By CARL E. FEATHER - Lifestyle Editor - email@example.com
Ashtabula County has the lowest per capita personal income in the region.
Why it matters:
When per capita is low, the local economy is less diversified; arts, retailing and entertainment options are fewer; school levies and other public tax issues are less likely to get voter approval; and business opportunities are limited to those related to basic needs.
Determining per capita income is a complex exercise that — at best — is a mathematical expression of a moving target.
In its simplest terms, per capita income is, according to the Ohio Department of Development, “the income of a given area divided by the resident population of that area.” Sounds simple enough, but arriving at the figure is not.
There are at least two per-capita figures for every Ohio county, and the numbers vary significantly.
“It’s an apples to oranges system,” admits Steve Kelley, manager of research for the Ohio Department of Development.
The figures released by the U.S. Census Bureau use information provided by citizens responding to long-form census questions. The numbers are in response to the question “What was the amount of money you earned in the previous calendar year?” or in the case of the monthly surveys, the previous 12 months?

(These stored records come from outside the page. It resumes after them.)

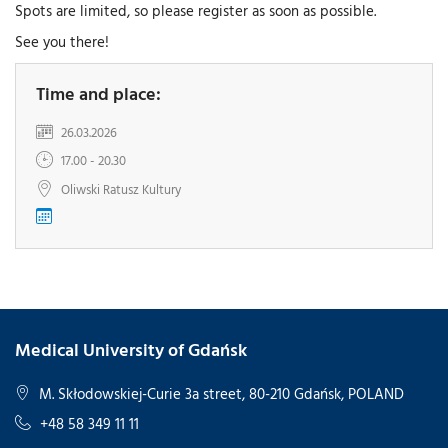
Spots are limited, so please register as soon as possible.
See you there!
Time and place:
26.03.2026
17.00 - 20.30
Oliwski Ratusz Kultury
Medical University of Gdańsk
M. Skłodowskiej-Curie 3a street, 80-210 Gdańsk, POLAND
+48 58 349 11 11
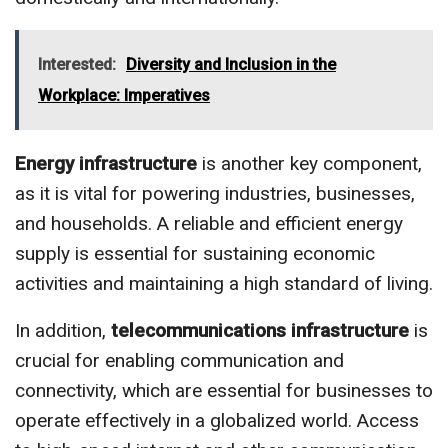
Interested:
Diversity and Inclusion in the
Workplace: Imperatives
Energy infrastructure
is another key component,
as it is vital for powering industries, businesses,
and households. A reliable and efficient energy
supply is essential for sustaining economic
activities and maintaining a high standard of living.
In addition,
telecommunications infrastructure
is
crucial for enabling communication and
connectivity, which are essential for businesses to
operate effectively in a globalized world. Access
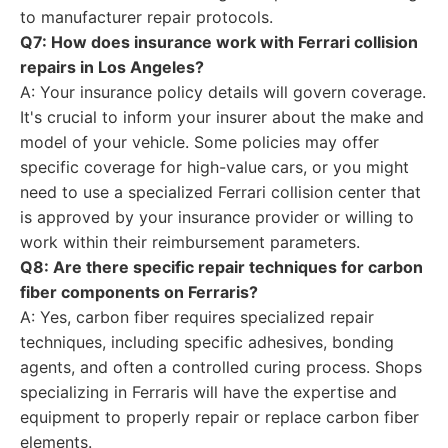
to manufacturer repair protocols.
Q7: How does insurance work with Ferrari collision
repairs in Los Angeles?
A: Your insurance policy details will govern coverage.
It's crucial to inform your insurer about the make and
model of your vehicle. Some policies may offer
specific coverage for high-value cars, or you might
need to use a specialized Ferrari collision center that
is approved by your insurance provider or willing to
work within their reimbursement parameters.
Q8: Are there specific repair techniques for carbon
fiber components on Ferraris?
A: Yes, carbon fiber requires specialized repair
techniques, including specific adhesives, bonding
agents, and often a controlled curing process. Shops
specializing in Ferraris will have the expertise and
equipment to properly repair or replace carbon fiber
elements.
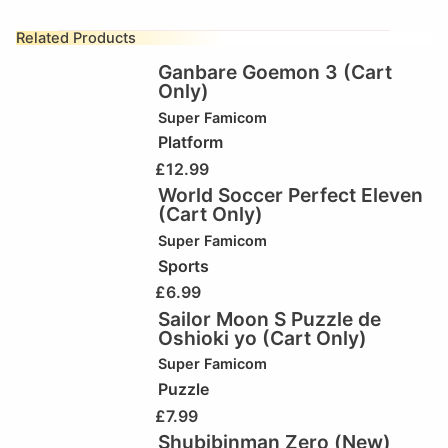
Related Products
Ganbare Goemon 3 (Cart
Only)
Super Famicom
Platform
£
12.99
World Soccer Perfect Eleven
(Cart Only)
Super Famicom
Sports
£
6.99
Sailor Moon S Puzzle de
Oshioki yo (Cart Only)
Super Famicom
Puzzle
£
7.99
Shubibinman Zero (New)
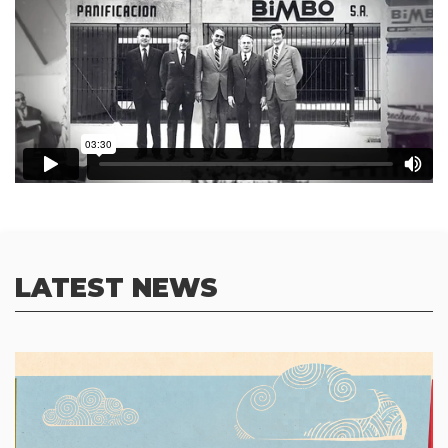
LATEST NEWS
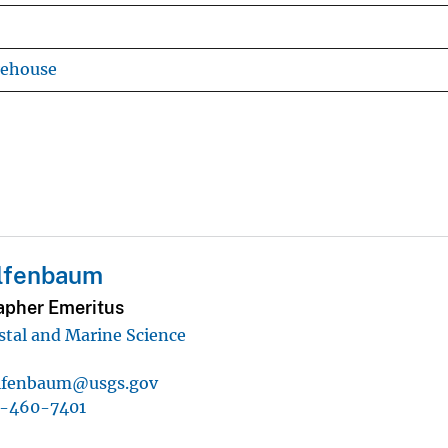
rehouse
lfenbaum
pher Emeritus
astal and Marine Science
lfenbaum@usgs.gov
1-460-7401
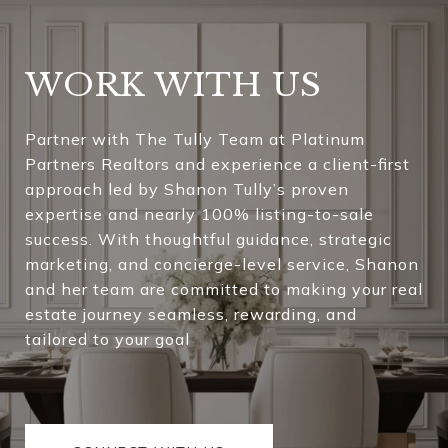
WORK WITH US
Partner with The Tully Team at Platinum
Partners Realtors and experience a client-first
approach led by Shanon Tully’s proven
expertise and nearly 100% listing-to-sale
success. With thoughtful guidance, strategic
marketing, and concierge-level service, Shanon
and her team are committed to making your real
estate journey seamless, rewarding, and
tailored to your goal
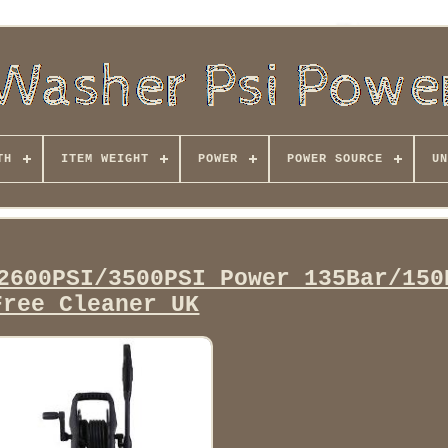
TH
ITEM WEIGHT
POWER
POWER SOURCE
UN
2600PSI/3500PSI Power 135Bar/150
Free Cleaner UK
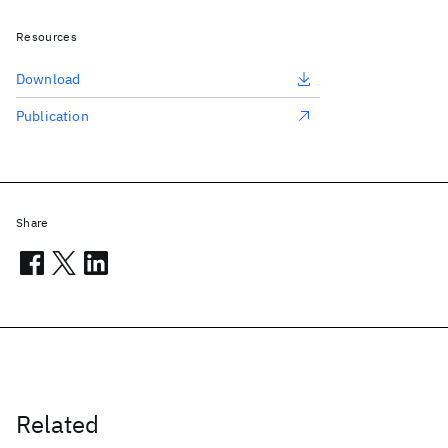
Resources
Download
Publication
Share
Related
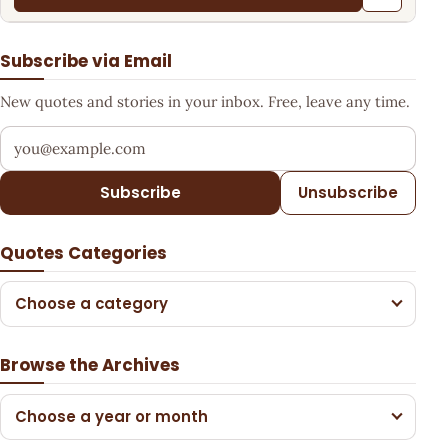
Subscribe via Email
New quotes and stories in your inbox. Free, leave any time.
Your email address
Subscribe
Unsubscribe
Quotes Categories
Choose a category
Browse the Archives
Choose a year or month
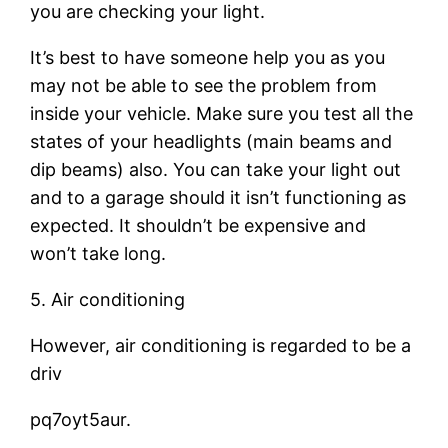
you are checking your light.
It’s best to have someone help you as you
may not be able to see the problem from
inside your vehicle. Make sure you test all the
states of your headlights (main beams and
dip beams) also. You can take your light out
and to a garage should it isn’t functioning as
expected. It shouldn’t be expensive and
won’t take long.
5. Air conditioning
However, air conditioning is regarded to be a
driv
pq7oyt5aur.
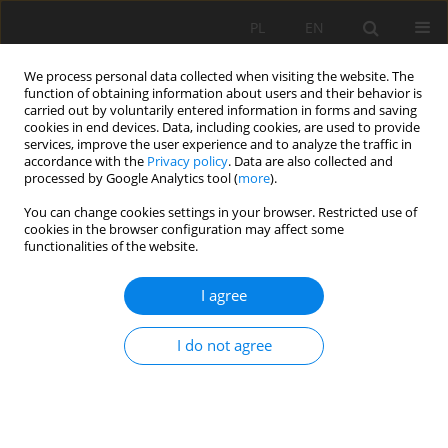
PL
EN
We process personal data collected when visiting the website. The
function of obtaining information about users and their behavior is
carried out by voluntarily entered information in forms and saving
cookies in end devices. Data, including cookies, are used to provide
services, improve the user experience and to analyze the traffic in
accordance with the
Privacy policy
. Data are also collected and
processed by Google Analytics tool (
more
).
You can change cookies settings in your browser. Restricted use of
cookies in the browser configuration may affect some
Author
Magdalena Malec
functionalities of the website.
RESEARCH PAPER
I agree
ANALYSIS OF THE SOUNDSCAPE OF SKI RESORTS
IN BAD HOFGASTEIN (AUSTRIA) AND BIAŁKA
I do not agree
TATRZAŃSKA (POLAND)
Magdalena Maria Malec
,
Tomasz Kotowski
Acta Sci. Pol. Formatio Circumiectus 2023;22(3):41-57
DOI
:
https://doi.org/10.15576/ASP.FC/2023.22.3.10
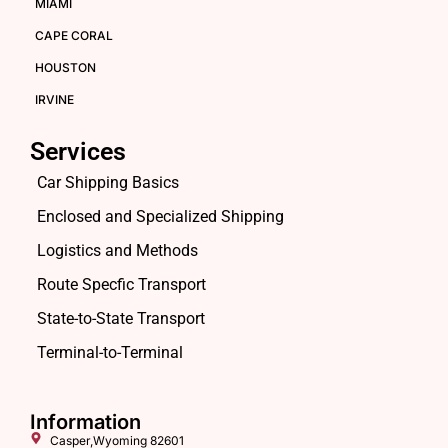
MIAMI
CAPE CORAL
HOUSTON
IRVINE
Services
Car Shipping Basics
Enclosed and Specialized Shipping
Logistics and Methods
Route Specfic Transport
State-to-State Transport
Terminal-to-Terminal
Information
Casper,Wyoming 82601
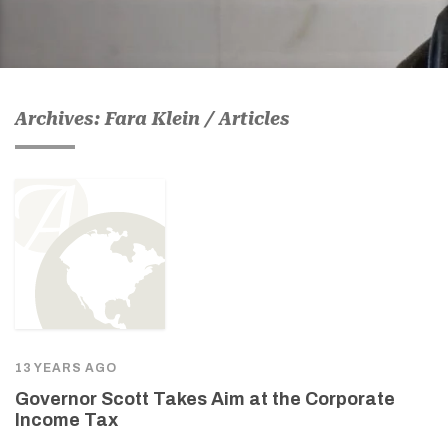
Archives: Fara Klein / Articles
13 YEARS AGO
Governor Scott Takes Aim at the Corporate
Income Tax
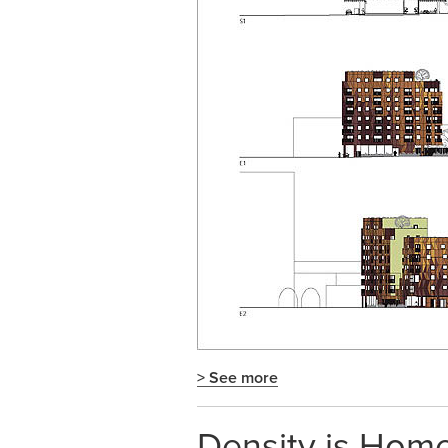
> See more
Density is Home.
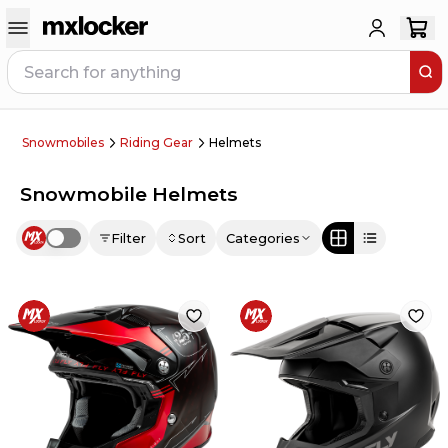
Snowmobiles
Riding Gear
Helmets
Snowmobile Helmets
Filter
Sort
Categories
Use setting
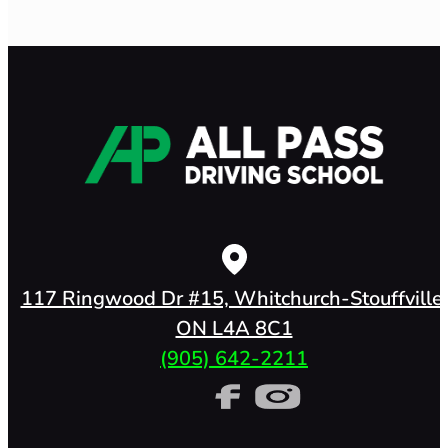
117 Ringwood Dr #15, Whitchurch-Stouffville,
ON L4A 8C1
(905) 642-2211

For Ashtabula County, that figure was estimated at $19,061 (2006 inflation adjusted dollars). It was the lowest in the lake-shore region.
The Bureau of Economic Analysis takes a different approach to calculating its per capita figures, which rely on the accuracy of administrative data collected from employers and other sources. Their figures are a measure of total compensation, says Kelley, and include not only wages, but also benefits, something workers often overlook when reporting their income to the Census Bureau. The figure also includes dividend and rental income, as well as transfer receipts, that is money residents don’t work for, such as Social Security, Medicare, Medicaid, unemployment compensation, food stamps and Temporary Assistance to Needy Families.
“It’s different questions, different methodologies and timing — reporting different things,” says Kelley.
Not surprisingly, BEA’s figures are significantly higher than those of the Census Bureau because they cast a much wider income/benefits net. In Ashtabula County, the 2005 figure was $25,632. County data always runs one year behind state and national; in 2006 the Ohio per capita personal income figure was $33,338. Nationally, it was $36,276.
There is a third way of calculating per capita compensation, which relies upon Labor Market Information ES-202 data. Once again, administrative data files for individual sectors are used, however, without benefits included.
“It’s basically an hourly wage with no benefits, that can be broken out by sector,” says Kelley. The data are reported weekly; therefore, the figure is a single point of reference, which can vary widely based upon the season. And it does not take into account government payments or investments, as the BEA data do.
Further complicating the issue is what happens when a worker lives in one county but earns wages in another. According to the Ohio Department of Development, provision is made in the formulas for that scenario, but Kelly says it’s done by using a mathematical estimation, not an exact accounting.
Calculating median household income is likewise complicated because households are increasingly difficult to define. The household can be a traditional family unit, including a mom, dad and two kids, or two individuals co-habitating but each one reporting as a separate “household.”
While it would seem the simple solution to getting good data would involve compiling tax-return data, Kelley says that information is confidential and inaccessible.
“It gets to be difficult because of the role of taxes,” he says.